Query shape Previous behavior observed during validation 0.5.12 behavior
Broad cold semantic query from a large home-like folder Could wait on cwd/cross-folder lazy futures for around 100 seconds bounded foreground lazy budgets; returns partial/local evidence or timeout telemetry instead of hanging
Natural-language cold query with several words Could run ripgrep once per term one bounded ripgrep pass with multiple patterns
Local project has semantic evidence but confidence is not perfect Could add unrelated sibling/home evidence cross-folder expansion is skipped when local results exist
Agent uses --include "src/**" against an absolute index path Could return no results relative segment globs match absolute stored paths
--answer finds direct evidence Could answer correctly and then add an unnecessary absence caveat answers from direct evidence without the contradictory caveat

Public example verification

The public README / GitHub Pages command patterns were rerun on a fictional local project containing code, docs, notes, hidden folders, and dependency-cache folders.
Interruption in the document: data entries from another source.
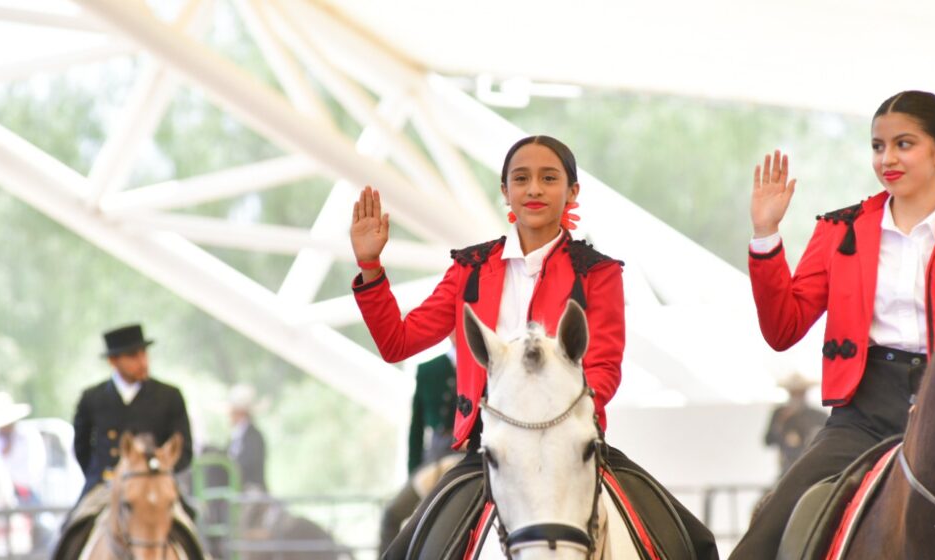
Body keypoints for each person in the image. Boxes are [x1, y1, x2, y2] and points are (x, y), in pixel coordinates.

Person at [352, 135, 718, 559]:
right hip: (490, 450)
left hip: (573, 443)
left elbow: (604, 367)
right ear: (505, 190)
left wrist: (564, 421)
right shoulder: (469, 269)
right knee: (401, 552)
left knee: (697, 542)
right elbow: (398, 342)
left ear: (572, 191)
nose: (534, 189)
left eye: (549, 178)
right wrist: (369, 267)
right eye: (521, 179)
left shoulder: (597, 273)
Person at [731, 91, 935, 559]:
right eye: (878, 146)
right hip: (863, 416)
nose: (887, 158)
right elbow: (782, 329)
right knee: (762, 538)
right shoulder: (839, 231)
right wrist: (766, 235)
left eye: (903, 144)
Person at [72, 324, 193, 498]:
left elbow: (183, 449)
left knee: (186, 521)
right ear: (113, 361)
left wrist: (158, 472)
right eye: (132, 356)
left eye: (144, 353)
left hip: (157, 485)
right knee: (75, 523)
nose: (142, 362)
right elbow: (81, 448)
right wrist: (100, 474)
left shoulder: (169, 396)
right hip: (105, 484)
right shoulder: (92, 397)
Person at [378, 342, 460, 552]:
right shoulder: (428, 369)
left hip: (467, 454)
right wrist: (413, 471)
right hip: (433, 458)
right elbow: (417, 428)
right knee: (392, 514)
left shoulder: (483, 363)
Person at [0, 391, 46, 505]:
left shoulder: (28, 436)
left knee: (41, 518)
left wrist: (12, 485)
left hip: (25, 495)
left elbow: (36, 470)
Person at [762, 372, 826, 478]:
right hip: (787, 470)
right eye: (794, 393)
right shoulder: (780, 414)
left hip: (813, 469)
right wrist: (780, 423)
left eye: (800, 393)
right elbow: (768, 440)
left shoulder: (817, 416)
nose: (797, 397)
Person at [227, 383, 267, 492]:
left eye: (232, 412)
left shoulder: (254, 437)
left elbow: (248, 464)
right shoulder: (235, 437)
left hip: (251, 489)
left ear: (240, 413)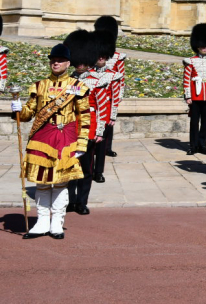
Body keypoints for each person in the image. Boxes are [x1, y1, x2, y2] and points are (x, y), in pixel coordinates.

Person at [11, 41, 91, 239]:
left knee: (61, 183)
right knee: (42, 182)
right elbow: (29, 113)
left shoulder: (77, 87)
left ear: (68, 63)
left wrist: (82, 143)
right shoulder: (39, 86)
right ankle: (41, 221)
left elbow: (84, 117)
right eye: (53, 60)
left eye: (60, 60)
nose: (56, 63)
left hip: (65, 139)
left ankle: (57, 222)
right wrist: (18, 109)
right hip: (42, 138)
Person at [67, 30, 110, 216]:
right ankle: (70, 200)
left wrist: (99, 132)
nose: (80, 65)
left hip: (89, 129)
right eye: (77, 61)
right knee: (69, 167)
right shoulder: (66, 81)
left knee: (86, 169)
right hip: (69, 129)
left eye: (83, 62)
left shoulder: (96, 81)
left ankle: (82, 202)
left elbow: (102, 108)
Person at [183, 23, 206, 156]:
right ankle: (193, 145)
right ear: (197, 46)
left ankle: (202, 145)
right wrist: (188, 96)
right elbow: (186, 79)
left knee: (205, 123)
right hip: (195, 96)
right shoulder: (190, 61)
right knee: (194, 122)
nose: (204, 48)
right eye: (202, 46)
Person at [94, 15, 125, 159]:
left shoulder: (118, 57)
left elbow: (121, 76)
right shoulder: (94, 55)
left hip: (111, 93)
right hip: (96, 92)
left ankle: (107, 147)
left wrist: (119, 95)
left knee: (109, 123)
Representative shell wall times:

Example pattern Result
skygrep "where does the auth token get refreshed?" 1.42 s
skygrep "where does session refresh logic live?" 4.58 s
skygrep "the design doc on rate limiter rewrite" 0.38 s
skygrep "我昨天写的 cascade 调度代码" 0.81 s
skygrep --content --detail standard "what does the API migration plan say about rollback?" 0.36 s
skygrep --content --detail full --include "docs/migration-plan.md" "show the deployment steps" 5.49 s
skygrep --json --content --detail standard --include "src/**" "where is token refresh implemented?" 1.35 s
skygrep --answer --content --include "docs/**" "summarize the payment retry policy" 2.58 s
Wrong-cwd proactive search with an explicit proactive root 0.81 s

These are not headline benchmark claims; they are release-gate receipts that the examples users copy from public docs execute correctly and stay bounded on a mixed synthetic project.

Verification

  • Full local test suite: 309 passed, 2 warnings, 20 subtests passed.
  • Targeted regression slice: 37 passed, covering cold semantic timeout behavior, hidden/dependency pruning, relative include globs, setup-instruction scope guidance, and answer mode.
  • Public example synthetic CLI run: 15 command patterns completed with expected anchors and bounded wall time.
  • Source privacy scan: clean before build.
  • Wheel/sdist privacy scan: required before upload.
  • GitHub Actions test matrix: required after push.

Compatibility

  • No CLI flag was removed.
  • Required JSON fields are unchanged.
  • Existing indexes are compatible.
  • New timeout and crawl-budget environment variables only cap foreground cold-start work. Background indexing can still build comprehensive coverage.
  • Existing skygrep setup managed snippets continue to auto-refresh inside the BEGIN/END block only.

Privacy note

The release notes, docs, README, tests, wheel, and sdist use fictional examples only. No real user prompt, private filename, private folder name, absolute local machine path, screenshot, document category, name, or email is included in the public release surfaces.